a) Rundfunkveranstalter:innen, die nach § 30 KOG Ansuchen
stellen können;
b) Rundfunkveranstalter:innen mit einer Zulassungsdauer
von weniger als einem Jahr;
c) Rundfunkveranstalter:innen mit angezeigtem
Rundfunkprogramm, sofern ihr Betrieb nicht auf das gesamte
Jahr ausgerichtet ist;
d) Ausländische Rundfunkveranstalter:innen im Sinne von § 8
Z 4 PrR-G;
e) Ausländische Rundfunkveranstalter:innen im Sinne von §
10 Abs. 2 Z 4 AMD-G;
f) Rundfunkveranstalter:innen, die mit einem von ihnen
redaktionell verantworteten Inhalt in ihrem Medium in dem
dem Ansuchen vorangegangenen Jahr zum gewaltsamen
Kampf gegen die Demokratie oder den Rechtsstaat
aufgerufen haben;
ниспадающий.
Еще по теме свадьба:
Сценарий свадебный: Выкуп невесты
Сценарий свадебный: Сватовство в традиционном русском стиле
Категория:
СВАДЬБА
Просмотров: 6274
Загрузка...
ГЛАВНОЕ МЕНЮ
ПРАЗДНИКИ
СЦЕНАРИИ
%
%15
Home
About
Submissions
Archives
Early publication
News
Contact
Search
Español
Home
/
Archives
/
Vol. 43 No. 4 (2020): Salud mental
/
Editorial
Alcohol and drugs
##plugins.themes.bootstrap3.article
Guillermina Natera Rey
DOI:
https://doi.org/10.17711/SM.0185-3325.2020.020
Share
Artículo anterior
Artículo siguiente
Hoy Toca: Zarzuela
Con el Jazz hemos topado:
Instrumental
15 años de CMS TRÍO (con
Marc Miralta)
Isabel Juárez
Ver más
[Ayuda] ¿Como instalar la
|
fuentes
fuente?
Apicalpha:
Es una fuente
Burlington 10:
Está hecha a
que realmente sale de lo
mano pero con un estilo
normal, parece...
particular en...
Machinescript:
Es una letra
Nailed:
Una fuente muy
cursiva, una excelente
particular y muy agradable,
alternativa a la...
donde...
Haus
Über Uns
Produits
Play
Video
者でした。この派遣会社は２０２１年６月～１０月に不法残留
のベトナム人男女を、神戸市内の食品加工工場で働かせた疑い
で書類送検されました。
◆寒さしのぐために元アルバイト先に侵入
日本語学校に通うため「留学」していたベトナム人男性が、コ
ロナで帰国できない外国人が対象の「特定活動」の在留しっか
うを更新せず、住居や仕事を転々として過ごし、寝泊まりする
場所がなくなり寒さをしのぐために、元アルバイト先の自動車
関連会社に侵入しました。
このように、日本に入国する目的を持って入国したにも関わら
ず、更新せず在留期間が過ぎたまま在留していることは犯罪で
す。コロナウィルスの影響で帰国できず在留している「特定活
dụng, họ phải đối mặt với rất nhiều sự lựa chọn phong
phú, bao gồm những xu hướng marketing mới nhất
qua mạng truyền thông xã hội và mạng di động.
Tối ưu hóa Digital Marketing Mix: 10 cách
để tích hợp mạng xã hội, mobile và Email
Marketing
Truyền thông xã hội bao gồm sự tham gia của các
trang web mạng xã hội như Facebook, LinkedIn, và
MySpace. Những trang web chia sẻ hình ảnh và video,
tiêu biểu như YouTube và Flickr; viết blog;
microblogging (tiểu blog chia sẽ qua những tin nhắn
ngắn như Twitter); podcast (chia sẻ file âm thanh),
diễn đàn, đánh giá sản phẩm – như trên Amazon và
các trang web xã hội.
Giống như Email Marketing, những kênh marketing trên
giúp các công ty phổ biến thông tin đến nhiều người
============================================================
### REQUIRED WORK
Stop after the line containing "Jahr ausgerichtet ist;": print exactly the lines from the start of the entries above up to it, that line included.

### TASK ANSWER
a) Rundfunkveranstalter:innen, die nach § 30 KOG Ansuchen
stellen können;
b) Rundfunkveranstalter:innen mit einer Zulassungsdauer
von weniger als einem Jahr;
c) Rundfunkveranstalter:innen mit angezeigtem
Rundfunkprogramm, sofern ihr Betrieb nicht auf das gesamte
Jahr ausgerichtet ist;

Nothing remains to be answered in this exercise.